The latest quarterly results comes as Paramount awaits FCC approval of its pending $8 billion merger with Skydance Media, which is on track to close in the first half of 2025. The agency’s review is due to a required transfer of broadcast licenses of Paramount’s 28 owned-and-operated local TV.
But Donald Trump’s new FCC chairman Brendan Carr, has put increased scrutiny on Paramount-owned CBS by reviving a previously dismissed “news distortion” complaint against the network from The Center for American Rights — a self-described “nonpartisan public interest law firm” — over the editing of a “60 Minutes” interview with former Vice President Kamala Harris. Carr has said that the complaint would “likely arise” in his review of the transaction.
In addition to making the interview transcripts and footage public, Carr is also seeking comment from the public to weigh in on the agency’s investigation. Public comments will be due March 7, with replies due March 24.
That interview has also resulted in a $20 billion lawsuit from Trump himself, who alleges that it was manipulated to make Harris look good ahead of the 2024 election. CBS has maintained that it did nothing wrong and has said the entire foundation of Trump’s argument is “belied” by the complete transcripts for the interview, which were handed over to the FCC, released publicly and included in Trump’s amended complaint — in which he doubled the damages sought after initially seeking $10 billion.
Both Trump and CBS have been in communication about a possible settlement and continue to consider “alternative dispute resolution options,” according to a recent court filing. If the case moves to a jury trial, it will take place for two weeks in August 2026, per the filing.
The Skydance deal also faces opposition from some Paramount shareholders, with a judge granting the Employees’ Retirement System of Rhode Island (ERSI) request to obtain books and records related to the deal as it investigates whether the sale resulted in “potential corporate wrongdoing” by Paramount, its board of directors and controlling shareholder Shari Redstone’s National Amusements.

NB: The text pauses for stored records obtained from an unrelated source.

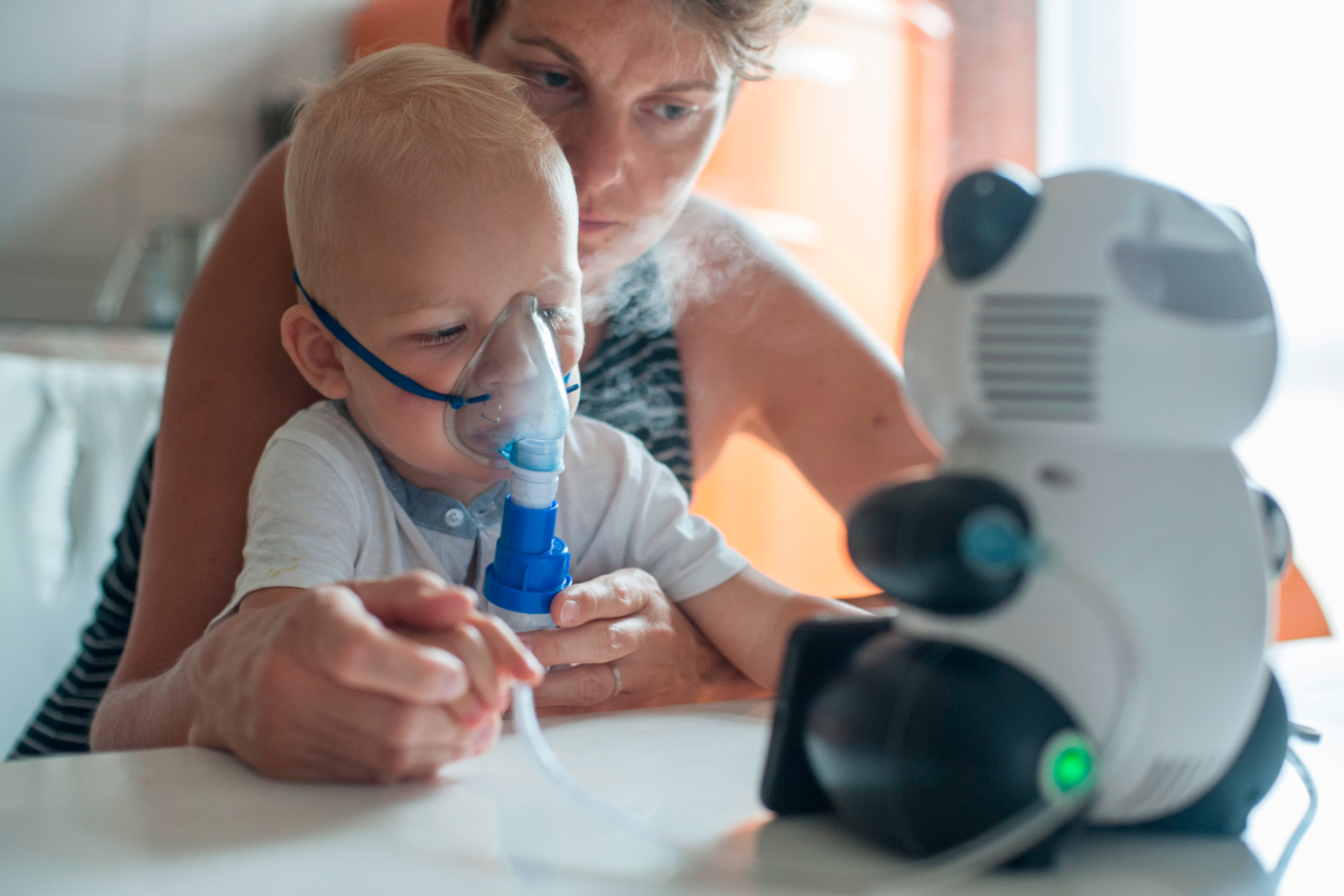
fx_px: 1867
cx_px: 672
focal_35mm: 50
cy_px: 448
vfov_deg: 27.0
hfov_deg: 39.6
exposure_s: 1/125
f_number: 2.8
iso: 800
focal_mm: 50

In addition to ERSI, Mario Gabelli — the largest class A Paramount shareholder behind Redstone — has filed a books and records request to look into the finer details of the transaction and a formal complaint in the Delaware Court of Chancery seeking to compel Paramount to turn over all of its transaction-related documents. Gabelli has also filed a petition with the FCC, asking the agency to pause its review as he investigates “potential fiduciary and/or federal securities violations” against the media giant’s minority shareholders.

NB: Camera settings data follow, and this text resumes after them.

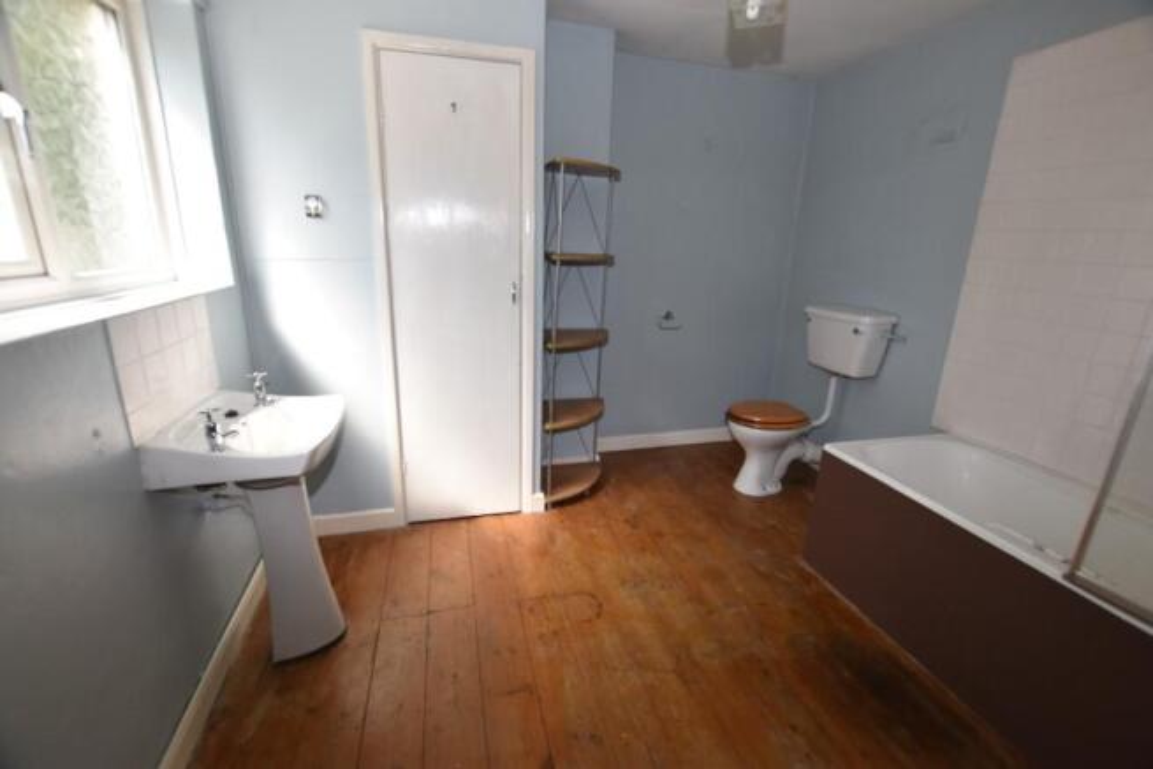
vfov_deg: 77.4
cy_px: 384
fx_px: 480
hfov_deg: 100.4
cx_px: 576
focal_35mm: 15
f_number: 5
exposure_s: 1/100
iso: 200
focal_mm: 10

Other Paramount shareholders who have called out the deal include Scott Baker, who has filed a proposed class-action lawsuit arguing the Skydance deal could cost shareholders $1.65 billion in damages, as well as the California State Teachers’ Retirement System (CalSTRS), which believes the damages could exceed that figure. Five of New York City’s pension funds have also challenged the deal, arguing Paramount’s board ignored a superior $13.5 billion offer from Project Rise Partners.
In an updated S4 filing, Paramount revealed that other class A and B shareholders have delivered demand letters seeking to inspect the company’s books and records to investigate breaches of fiduciary duty. Some class B shareholders have also sent demand letters related to alleged omissions in New Paramount’s registration statement.
In addition to Gabelli, The Center for American Rights, Hollywood’s Teamsters union, the Latino-owned entertainment company Fuse Media and LiveVideoAI.Corp have all filed petitions with the FCC.
If the consummation of the transaction does not occur before April 7, subject to two automatic 90-day extensions, or if a regulator blocks the merger, both Paramount and Skydance have the option of terminating the deal. Exercising that option would leave Paramount on the hook to pay Skydance a $400 million breakup fee.